Young is, as far as I can tell from this and other of her writing I’ve read over the years, a libertarian. Why do I mention that? Because there are some strange parts of the article. They wouldn’t be strange if this were written by someone with no identifiable ideology. But they are strange when one considers that the author is pro-liberty. I’ll point out the main two.
First, in one of her opening paragraphs, in which she compares life in Russia today with life in Russia under Leonid Brezhnev, she writes:
Now, as then, large segments of the population enjoy mostly oil-enabled material comfort relative to previous generations (even if the 1970s version of comfort, in which a color television was the height of luxury, bananas were a rare delicacy, and a trip to Crimea was a dream vacation, looks like squalor in the 2010s). Now, as then, there is a relatively mild authoritarian regime with occasional spikes of repression (even if the level of freedom in modern-day Russia, where dissidents can sell books and virtually all content is accessible on the internet, would have been unthinkable in Brezhnev’s USSR). Now, as then, there was a stagnant stability and a cynical national mood, with no visible alternatives to the existing system.
In other words, things are much better now for the average Russian. But she hides this contrast with her “Now, as then” formulation. Dissidents can now sell books and “virtually all content is accessible on the internet.” She admits that that was unthinkable during Brezhnev’s time. That’s huge.

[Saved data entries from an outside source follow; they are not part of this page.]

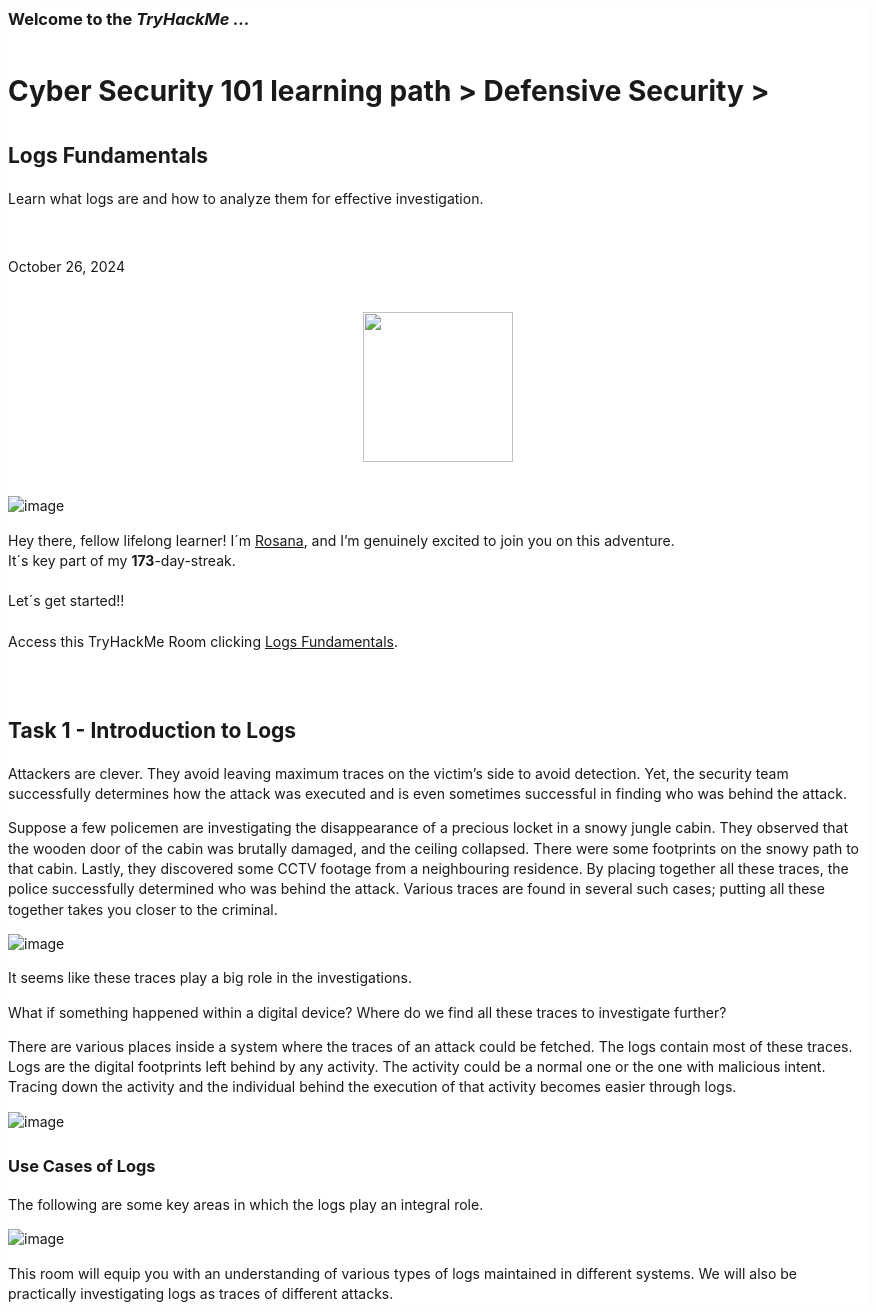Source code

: <h3> Welcome to the <em>TryHackMe ...</em></h3>
<h1>Cyber Security 101 learning path > Defensive Security ></h1>
<h2>Logs Fundamentals</h2>
<p>Learn what logs are and how to analyze them for effective investigation.</p><br>
<p>October 26, 2024<br></p><br>

<div style="display: flex; justify-content: center; align-items: center;">
    <img src="https://github.com/user-attachments/assets/5bd77071-e8ae-4204-b47f-13c8f925a0b7" width="150px" height="150px"/>
</div>
<br>

![image](https://github.com/user-attachments/assets/9f3276aa-7dae-49c4-89be-36916e14bce8)


<p>Hey there, fellow lifelong learner! I´m <a href="https://www.linkedin.com/in/rosanafssantos/">Rosana</a>, and I’m genuinely excited to join you on this adventure.<br>
It´s key part of my <strong>173</strong>-day-streak.<br><br>
Let´s get started!!<br><br>
Access this TryHackMe Room clicking <a href="https://tryhackme.com/r/room/logsfundamentals">Logs Fundamentals</a>.</p><br>

<h2>Task 1 - Introduction to Logs</h2>
<p>Attackers are clever. They avoid leaving maximum traces on the victim’s side to avoid detection. Yet, the security team successfully determines how the attack was executed and is even sometimes successful in finding who was behind the attack.<br>

Suppose a few policemen are investigating the disappearance of a precious locket in a snowy jungle cabin. They observed that the wooden door of the cabin was brutally damaged, and the ceiling collapsed. There were some footprints on the snowy path to that cabin. Lastly, they discovered some CCTV footage from a neighbouring residence. By placing together all these traces, the police successfully determined who was behind the attack. Various traces are found in several such cases; putting all these together takes you closer to the criminal.</p>

![image](https://github.com/user-attachments/assets/d80284a3-3dca-486b-bb07-b233b493d494)

<p>It seems like these traces play a big role in the investigations.<br>

What if something happened within a digital device? Where do we find all these traces to investigate further?<br>

There are various places inside a system where the traces of an attack could be fetched. The logs contain most of these traces. Logs are the digital footprints left behind by any activity. The activity could be a normal one or the one with malicious intent. Tracing down the activity and the individual behind the execution of that activity becomes easier through logs.</p>

![image](https://github.com/user-attachments/assets/e657a883-250b-4ae7-ad5d-0c77cb38251e)

<h3>Use Cases of Logs</h3>
<p>The following are some key areas in which the logs play an integral role.</p>

![image](https://github.com/user-attachments/assets/048c2ba2-2896-449c-8c31-1cd5a7fef4b8)

<p>This room will equip you with an understanding of various types of logs maintained in different systems. We will also be practically investigating logs as traces of different attacks.</p>
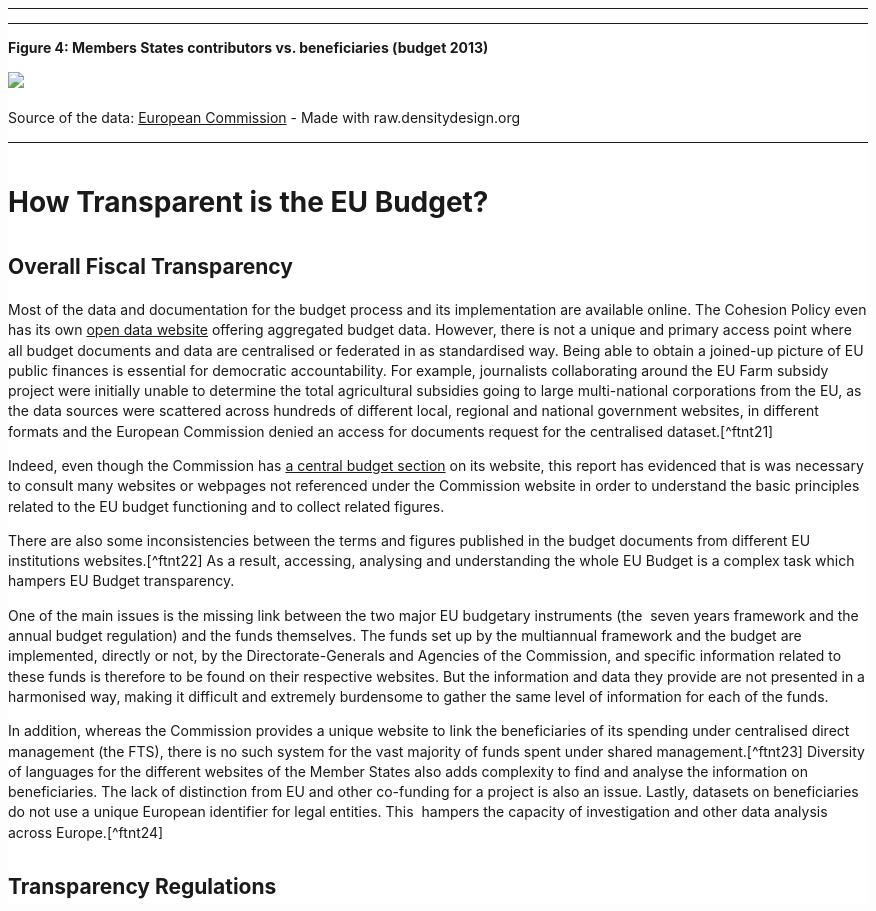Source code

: * * * * *

****

**Figure 4: Members States contributors vs. beneficiaries (budget 2013)**

![](../img/image04.png)

Source of the data: [European Commission](http://ec.europa.eu/budget/figures/interactive/index_en.cfm) - Made with raw.densitydesign.org

* * * * *

How Transparent is the EU Budget?
=================================

Overall Fiscal Transparency
---------------------------

Most of the data and documentation for the budget process and its implementation are available online. The Cohesion Policy even has its own [open data website](https://cohesiondata.ec.europa.eu) offering aggregated budget data. However, there is not a unique and primary access point where all budget documents and data are centralised or federated in as standardised way. Being able to obtain a joined-up picture of EU public finances is essential for democratic accountability. For example, journalists collaborating around the EU Farm subsidy project were initially unable to determine the total agricultural subsidies going to large multi-national corporations from the EU, as the data sources were scattered across hundreds of different local, regional and national government websites, in different formats and the European Commission denied an access for documents request for the centralised dataset.[^ftnt21]

Indeed, even though the Commission has [a central budget section](http://ec.europa.eu/budget/index_en.cfm) on its website, this report has evidenced that is was necessary to consult many websites or webpages not referenced under the Commission website in order to understand the basic principles related to the EU budget functioning and to collect related figures.

There are also some inconsistencies between the terms and figures published in the budget documents from different EU institutions websites.[^ftnt22] As a result, accessing, analysing and understanding the whole EU Budget is a complex task which hampers EU Budget transparency.

One of the main issues is the missing link between the two major EU budgetary instruments (the  seven years framework and the annual budget regulation) and the funds themselves. The funds set up by the multiannual framework and the budget are implemented, directly or not, by the Directorate-Generals and Agencies of the Commission, and specific information related to these funds is therefore to be found on their respective websites. But the information and data they provide are not presented in a harmonised way, making it difficult and extremely burdensome to gather the same level of information for each of the funds. 

In addition, whereas the Commission provides a unique website to link the beneficiaries of its spending under centralised direct management (the FTS), there is no such system for the vast majority of funds spent under shared management.[^ftnt23] Diversity of languages for the different websites of the Member States also adds complexity to find and analyse the information on beneficiaries. The lack of distinction from EU and other co-funding for a project is also an issue. Lastly, datasets on beneficiaries do not use a unique European identifier for legal entities. This  hampers the capacity of investigation and other data analysis across Europe.[^ftnt24]

Transparency Regulations
------------------------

But notice something else. By her “Now, as then” formulation, she builds her own Procrustean bed in which she can’t fit one of the biggest, if not the biggest, freedoms that Russians have now and didn’t have then. It’s one that I would think someone who left Russia in 1980 would notice. That freedom is the freedom to leave. One of the best indicators of a repressive government is its use of force to make people stay. Think, for example, of the East German government’s obscene Berlin Wall. Yet, Young says not a word about this freedom.
Second, she has a lengthy discussion of Vladimir Putin’s moves to raise “the retirement age from 60 to 65 for men and from 55 to 63 for women over the next 15 years.” In context, it’s clear that she doesn’t mean the retirement age. She means the age at which Russians get their version of our Social Security benefits. Young, like many good journalists, does not comment on the wisdom or desirability of that proposal. But then she drops a bombshell and doesn’t even seem to realize it’s a bombshell. She writes:
One of the biggest protests against the pension reform law so far, a July 29 rally in Moscow that reportedly drew nearly 6,000 people, was organized by the Libertarian Party
Say what? One of the few pro-freedom measures Putin is pushing is to reduce the size of the welfare state by delaying the granting of government pensions. And what does the Libertarian Party of Russia do? Advocate that this part of the welfare state remain intact. Surely, in a libertarian magazine such as Reason and in an article by someone who presumably left Russia at least in part for the greater freedom she would have in the United States, that fact is worth commenting on. The sentence I quoted was the most depressing sentence I’ve read all week. And that’s in a week when I’ve read a lot about Kavanaugh and Ford.
One additional point. Young writes about the medical system:
The state of the health care system remains deplorable, with chronic shortages of painkillers and other medicine. Horror stories of understaffed hospitals with crumbling walls and ceilings, dirty bedsheets, overflowing toilets, and rude or drunk personnel appear with depressing regularity and often go viral on the internet.
Unfortunately, she never tells us about the structure of the health care system. She seems to take it for granted that we know. Is it government run as in Britain? Is it single payer as in Canada? Is it a mix of private and government, as in most places. The reader will walk away from this article not knowing.
It’s a pity. The article is quite good in laying out the details of repression—and absence of repression—of freedom of speech and dissent. But it has the major pitfalls that I’ve laid out above.